Dataset entries:

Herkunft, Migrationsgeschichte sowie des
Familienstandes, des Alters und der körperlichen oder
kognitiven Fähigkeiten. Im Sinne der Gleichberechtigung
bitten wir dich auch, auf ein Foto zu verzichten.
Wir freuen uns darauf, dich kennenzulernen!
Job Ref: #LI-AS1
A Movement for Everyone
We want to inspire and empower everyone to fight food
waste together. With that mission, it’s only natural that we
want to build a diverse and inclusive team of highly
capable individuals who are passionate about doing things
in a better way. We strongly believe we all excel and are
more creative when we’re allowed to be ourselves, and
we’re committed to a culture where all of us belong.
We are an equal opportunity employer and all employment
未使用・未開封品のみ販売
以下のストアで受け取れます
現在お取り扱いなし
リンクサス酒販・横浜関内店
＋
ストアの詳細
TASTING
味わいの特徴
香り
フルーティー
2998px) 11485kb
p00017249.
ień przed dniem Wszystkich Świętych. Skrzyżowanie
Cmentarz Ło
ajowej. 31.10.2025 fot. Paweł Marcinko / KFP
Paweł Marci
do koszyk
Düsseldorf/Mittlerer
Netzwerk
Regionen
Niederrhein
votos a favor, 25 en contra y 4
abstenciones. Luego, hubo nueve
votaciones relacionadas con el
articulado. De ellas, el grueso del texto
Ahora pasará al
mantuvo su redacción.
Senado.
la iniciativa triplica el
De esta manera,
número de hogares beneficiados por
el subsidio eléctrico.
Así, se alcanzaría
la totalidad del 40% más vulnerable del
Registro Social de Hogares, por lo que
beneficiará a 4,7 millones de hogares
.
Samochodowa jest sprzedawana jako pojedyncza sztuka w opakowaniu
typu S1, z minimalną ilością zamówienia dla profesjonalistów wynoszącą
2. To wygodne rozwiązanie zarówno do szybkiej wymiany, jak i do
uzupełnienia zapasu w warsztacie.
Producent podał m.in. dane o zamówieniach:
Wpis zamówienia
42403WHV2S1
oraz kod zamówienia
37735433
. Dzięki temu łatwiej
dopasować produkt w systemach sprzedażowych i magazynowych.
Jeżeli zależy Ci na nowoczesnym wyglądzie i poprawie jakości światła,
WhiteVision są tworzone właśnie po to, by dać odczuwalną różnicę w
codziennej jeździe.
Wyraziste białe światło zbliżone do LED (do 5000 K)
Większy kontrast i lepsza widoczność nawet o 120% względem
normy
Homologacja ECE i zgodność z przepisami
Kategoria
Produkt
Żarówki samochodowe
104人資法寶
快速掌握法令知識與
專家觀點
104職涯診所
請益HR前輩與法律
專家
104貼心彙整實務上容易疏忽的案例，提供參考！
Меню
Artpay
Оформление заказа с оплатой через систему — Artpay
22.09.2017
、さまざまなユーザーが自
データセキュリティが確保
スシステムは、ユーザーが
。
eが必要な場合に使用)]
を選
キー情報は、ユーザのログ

Your objective | Reproduce every line of the data above, keeping each line unchanged and in its original order.

Task answer |
Herkunft, Migrationsgeschichte sowie des
Familienstandes, des Alters und der körperlichen oder
kognitiven Fähigkeiten. Im Sinne der Gleichberechtigung
bitten wir dich auch, auf ein Foto zu verzichten.
Wir freuen uns darauf, dich kennenzulernen!
Job Ref: #LI-AS1
A Movement for Everyone
We want to inspire and empower everyone to fight food
waste together. With that mission, it’s only natural that we
want to build a diverse and inclusive team of highly
capable individuals who are passionate about doing things
in a better way. We strongly believe we all excel and are
more creative when we’re allowed to be ourselves, and
we’re committed to a culture where all of us belong.
We are an equal opportunity employer and all employment
未使用・未開封品のみ販売
以下のストアで受け取れます
現在お取り扱いなし
リンクサス酒販・横浜関内店
＋
ストアの詳細
TASTING
味わいの特徴
香り
フルーティー
2998px) 11485kb
p00017249.
ień przed dniem Wszystkich Świętych. Skrzyżowanie
Cmentarz Ło
ajowej. 31.10.2025 fot. Paweł Marcinko / KFP
Paweł Marci
do koszyk
Düsseldorf/Mittlerer
Netzwerk
Regionen
Niederrhein
votos a favor, 25 en contra y 4
abstenciones. Luego, hubo nueve
votaciones relacionadas con el
articulado. De ellas, el grueso del texto
Ahora pasará al
mantuvo su redacción.
Senado.
la iniciativa triplica el
De esta manera,
número de hogares beneficiados por
el subsidio eléctrico.
Así, se alcanzaría
la totalidad del 40% más vulnerable del
Registro Social de Hogares, por lo que
beneficiará a 4,7 millones de hogares
.
Samochodowa jest sprzedawana jako pojedyncza sztuka w opakowaniu
typu S1, z minimalną ilością zamówienia dla profesjonalistów wynoszącą
2. To wygodne rozwiązanie zarówno do szybkiej wymiany, jak i do
uzupełnienia zapasu w warsztacie.
Producent podał m.in. dane o zamówieniach:
Wpis zamówienia
42403WHV2S1
oraz kod zamówienia
37735433
. Dzięki temu łatwiej
dopasować produkt w systemach sprzedażowych i magazynowych.
Jeżeli zależy Ci na nowoczesnym wyglądzie i poprawie jakości światła,
WhiteVision są tworzone właśnie po to, by dać odczuwalną różnicę w
codziennej jeździe.
Wyraziste białe światło zbliżone do LED (do 5000 K)
Większy kontrast i lepsza widoczność nawet o 120% względem
normy
Homologacja ECE i zgodność z przepisami
Kategoria
Produkt
Żarówki samochodowe
104人資法寶
快速掌握法令知識與
專家觀點
104職涯診所
請益HR前輩與法律
專家
104貼心彙整實務上容易疏忽的案例，提供參考！
Меню
Artpay
Оформление заказа с оплатой через систему — Artpay
22.09.2017
、さまざまなユーザーが自
データセキュリティが確保
スシステムは、ユーザーが
。
eが必要な場合に使用)]
を選
キー情報は、ユーザのログ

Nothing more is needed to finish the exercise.